Remembering the Lady with the Lamp and honouring the nurses across the globe, the World Health Organisation celebrates the International Nurses Day annually on May 12.
The day marks the birth anniversary of Florence Nightingale, who showed the highest epitome of nursing care to the world. This year's celebration of the Day is more important as it celebrates the 200th birth anniversary of Nightingale, the founder of modern nursing.
Under the horrifying pandemic situation, the nursing fraternity across the world deserve the highest respect and honour for their relentless and selfless services for the well-being of the people by being the flag bearers of the fight against Covid-19.
Rather than the doctors, the nurses are those 'angels' who work more with the patients and assures their well-health throughout.
International Nurses Day 2020
The theme for this year's celebrations is 'Nursing the World to Health.' The theme for International Nurses Day 2019 was – 'Nurses – A Voice to Lead – Health for All.'
According to the WHO, 'Nurses account for more than half of all the world's health workers, yet there is an urgent shortage of nurses worldwide with 5.9 million more nurses still needed, especially in low- and middle-income countries.'
WHO on International Nurses Day 2020
The World Health Organisation, on behalf of the day and the pandemic crisis, has urged all the nations to ensure:
- the occupational safety and health of nurses along with the other health workers, notably through the unhindered access to personal protective equipment so that they can safely provide care and reduce infections in health care settings.
- nurses and all health care workers have access to mental health support, timely pay, sick leave and insurance. In addition to this, the authorities must also provide access to the most up-to-date knowledge and guidance required to respond to all health needs, including outbreaks such as Covid-19.
- the financial support, as well as other resources required to help respond to and control COVID-19 and future outbreaks, are mandatorily provided to the nurses.
Florence Nightingale, the Lady with the Lamp
Born on 12 May 1820, Florence Nightingale was an English social reformer and statistician, and the founder of modern nursing.
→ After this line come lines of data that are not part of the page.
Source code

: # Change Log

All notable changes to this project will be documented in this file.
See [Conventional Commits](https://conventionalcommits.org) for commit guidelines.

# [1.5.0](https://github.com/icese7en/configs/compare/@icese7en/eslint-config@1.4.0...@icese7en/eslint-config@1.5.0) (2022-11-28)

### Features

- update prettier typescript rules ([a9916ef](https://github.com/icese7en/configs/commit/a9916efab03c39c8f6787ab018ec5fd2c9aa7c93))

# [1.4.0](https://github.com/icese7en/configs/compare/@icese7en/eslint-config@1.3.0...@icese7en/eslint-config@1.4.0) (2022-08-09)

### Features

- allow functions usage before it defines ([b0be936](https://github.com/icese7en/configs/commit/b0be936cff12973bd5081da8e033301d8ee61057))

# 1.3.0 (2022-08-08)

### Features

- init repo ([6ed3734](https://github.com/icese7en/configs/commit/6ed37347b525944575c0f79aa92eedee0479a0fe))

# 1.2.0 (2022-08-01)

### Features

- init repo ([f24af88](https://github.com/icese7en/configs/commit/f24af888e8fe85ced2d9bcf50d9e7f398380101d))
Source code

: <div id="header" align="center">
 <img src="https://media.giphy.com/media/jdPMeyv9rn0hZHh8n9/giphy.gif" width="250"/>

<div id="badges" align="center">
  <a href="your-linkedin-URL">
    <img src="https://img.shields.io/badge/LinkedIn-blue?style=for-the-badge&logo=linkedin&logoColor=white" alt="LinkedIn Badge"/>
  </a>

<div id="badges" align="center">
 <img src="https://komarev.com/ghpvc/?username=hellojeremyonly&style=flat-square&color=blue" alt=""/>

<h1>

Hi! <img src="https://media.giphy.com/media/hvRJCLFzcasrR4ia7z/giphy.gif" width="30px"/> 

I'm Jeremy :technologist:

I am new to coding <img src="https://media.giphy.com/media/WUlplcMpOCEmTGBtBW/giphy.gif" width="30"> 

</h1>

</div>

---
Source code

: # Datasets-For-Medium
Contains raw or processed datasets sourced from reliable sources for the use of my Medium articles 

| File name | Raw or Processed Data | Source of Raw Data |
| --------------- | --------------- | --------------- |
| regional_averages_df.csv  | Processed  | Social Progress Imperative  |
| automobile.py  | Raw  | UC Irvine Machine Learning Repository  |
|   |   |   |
Her services during the Crimean War, where she organised the tending to wounded soldiers helped her rise into prominence. Her continuous rounds with a lighted lamp to keep a check on the wounded soldiers helped her gain the persona of the 'lady with a lamp.'
In 1860, Nightingale laid the foundation of professional nursing with the establishment of her nursing school at St Thomas' Hospital in London, which turned out to be the first secular nursing school in the world.
The nursing school now works as a part of King's College London. The world always remembers Nightingale for showing the right path for the nursing fraternity.
The Nightingale Pledge taken by new nurses, and the Florence Nightingale Medal, the highest international distinction a nurse can achieve, were named in her honour to mark the height of her services.